Task requirements:
#1 Rewrite the text read from the pictures in all the entries below, changing "Подписка" to "Подписаться" and leaving everything else untouched. Omit the pictures from your answer.
#2 Extend the email about the TCP receive race, picking up right after its final line.
Top of Text section
Message-ID: <4A40AF2A.3050509@gmail.com>
Date: Tue, 23 Jun 2009 12:32:10 +0200
From: Eric Dumazet <eric.dumazet@gmail.com>
User-Agent: Thunderbird 2.0.0.21 (Windows/20090302)
MIME-Version: 1.0
To: Jiri Olsa <jolsa@redhat.com>
CC: netdev@vger.kernel.org, linux-kernel@vger.kernel.org, fbl@redhat.com,
       nhorman@redhat.com, davem@redhat.com, oleg@redhat.com
Subject: Re: [RFC] tcp: race in receive part
References: <20090618102727.GC3782@jolsa.lab.eng.brq.redhat.com> <4A3A49F2.6060705@gmail.com> <20090623091257.GA4850@jolsa.lab.eng.brq.redhat.com>
In-Reply-To: <20090623091257.GA4850@jolsa.lab.eng.brq.redhat.com>
Content-Type: text/plain; charset=UTF-8
Content-Transfer-Encoding: 8bit
Sender: linux-kernel-owner@vger.kernel.org
Content-Length: 8590
Lines: 249

Jiri Olsa a écrit :
> Hi,
> 
> thanks for an answer, and sorry for my late reply,
> we needed the cust permission to disclose the debug data.
> 

I see ! Now this is me with litle time as I am traveling right now.

> 
> On Thu, Jun 18, 2009 at 04:06:42PM +0200, Eric Dumazet wrote:
>> Jiri Olsa a écrit :
>>> Hi,
>>>
>>> in RHEL4 we can see a race in the tcp layer. We were not able to reproduce 
>>> this on the upstream kernel, but since the issue occurs very rarelly
>>> (once per 8 days), we just might not be lucky.
>>>
>>> I'm affraid this might be a long email, I'll try to structure it nicely.. :)
>>>
>> Thanks for your mail and detailed analysis
>>
>>>
>>> RACE DESCRIPTION
>>> ================
>>>
>>> There's a nice pdf describing the issue (and sollution using locks) on
>>> https://bugzilla.redhat.com/attachment.cgi?id=345014
>> I could not reach this url unfortunatly 
>>
>> --> "You are not authorized to access bug #494404. "
> 
> please try it now, the bug should be accessible now
> 

Thanks, this doc is indeed nice :)

But adding an write_lock()/write_unlock() in tcp_poll() was overkill
It had an sm_mb() implied because of the nesting of locks.

>>>
>>> The race fires, when following code paths meet, and the tp->rcv_nxt and
>>> __add_wait_queue updates stay in CPU caches.
>>>
>>> CPU1                         CPU2
>>>
>>>
>>> sys_select                   receive packet
>>>   ...                        ...
Bottom of Text section
Top of Data provided
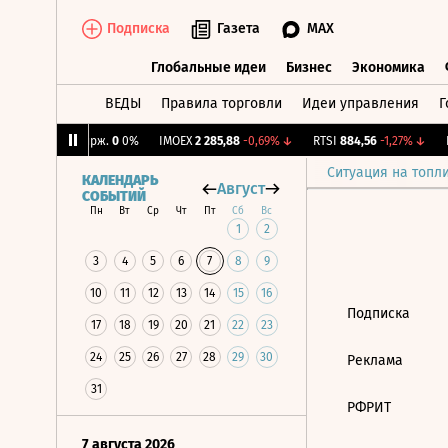
Подписка
Газета
MAX
Глобальные идеи
Бизнес
Экономика
ВЕДЫ
Правила торговли
Идеи управления
Г
Глобальные идеи
Бизнес
Экономик
5%
↓
CNY Бирж.
0
0%
IMOEX
2 285,88
-0,69%
↓
RTSI
884,56
-1,27%
↓
R
Ситуация на топл
КАЛЕНДАРЬ
Август
СОБЫТИЙ
Пн
Вт
Ср
Чт
Пт
Сб
Вс
1
2
3
4
5
6
7
8
9
10
11
12
13
14
15
16
Подписка
17
18
19
20
21
22
23
24
25
26
27
28
29
30
Реклама
31
РФРИТ
7 августа 2026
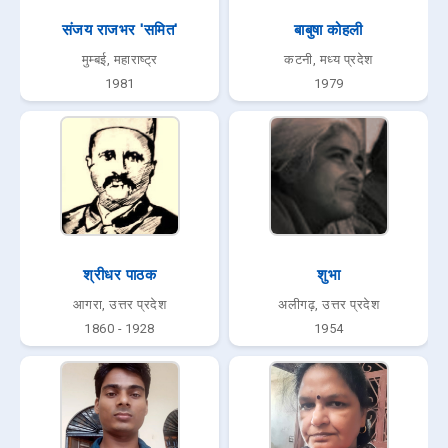
संजय राजभर 'समित'
बाबुषा कोहली
मुम्बई, महाराष्ट्र
कटनी, मध्य प्रदेश
1981
1979
श्रीधर पाठक
शुभा
आगरा, उत्तर प्रदेश
अलीगढ़, उत्तर प्रदेश
1860 - 1928
1954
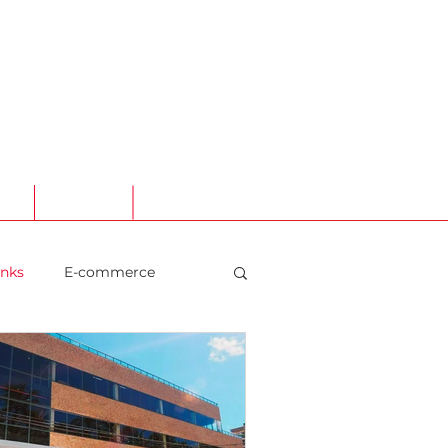
TO
LOJA ONLINE
ATENDIMENTO
inks
E-commerce
aurantes
Social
Bottom of Data provided
List of answers:
#1
Подписаться
Газета
MAX
Глобальные идеи
Бизнес
Экономика
ВЕДЫ
Правила торговли
Идеи управления
Г
Глобальные идеи
Бизнес
Экономик
5%
↓
CNY Бирж.
0
0%
IMOEX
2 285,88
-0,69%
↓
RTSI
884,56
-1,27%
↓
R
Ситуация на топл
КАЛЕНДАРЬ
Август
СОБЫТИЙ
Пн
Вт
Ср
Чт
Пт
Сб
Вс
1
2
3
4
5
6
7
8
9
10
11
12
13
14
15
16
Подписаться
17
18
19
20
21
22
23
24
25
26
27
28
29
30
Реклама
31
РФРИТ
7 августа 2026
संजय राजभर 'समित'
बाबुषा कोहली
मुम्बई, महाराष्ट्र
कटनी, मध्य प्रदेश
1981
1979
श्रीधर पाठक
शुभा
आगरा, उत्तर प्रदेश
अलीगढ़, उत्तर प्रदेश
1860 - 1928
1954
TO
LOJA ONLINE
ATENDIMENTO
inks
E-commerce
aurantes
Social

#2
>>>   __add_wait_queue           update tp->rcv_nxt
>>>   ...                        ...
>>>   tp->rcv_nxt check          sock_def_readable
>>>   ...                        {
>>>   schedule                      ...
>>>                                 if (sk->sk_sleep && waitqueue_active(sk->sk_sleep))
>>>                                         wake_up_interruptible(sk->sk_sleep)
>>>                                 ...
>>>                              }
>>>
>>> If there were no cache the code would work ok, since the wait_queue and
>>> rcv_nxt are opposit to each other.
>>>
>>> Meaning that once tp->rcv_nxt is updated by CPU2, the CPU1 either already
>>> passed the tp->rcv_nxt check and sleeps, or will get the new value for
>>> tp->rcv_nxt and will return with new data mask.  
>>> In both cases the process (CPU1) is being added to the wait queue, so the
>>> waitqueue_active (CPU2) call cannot miss and will wake up CPU1.
>>>
>>> The bad case is when the __add_wait_queue changes done by CPU1 stay in its
>>> cache , and so does the tp->rcv_nxt update on CPU2 side.  The CPU1 will then
>>> endup calling schedule and sleep forever if there are no more data on the
>>> socket.
>>>
>>> Adding smp_mb() calls before sock_def_readable call and after __add_wait_queue
>>> should prevent the above bad scenario.
>>>
>>> The upstream patch is attached. It seems to prevent the issue.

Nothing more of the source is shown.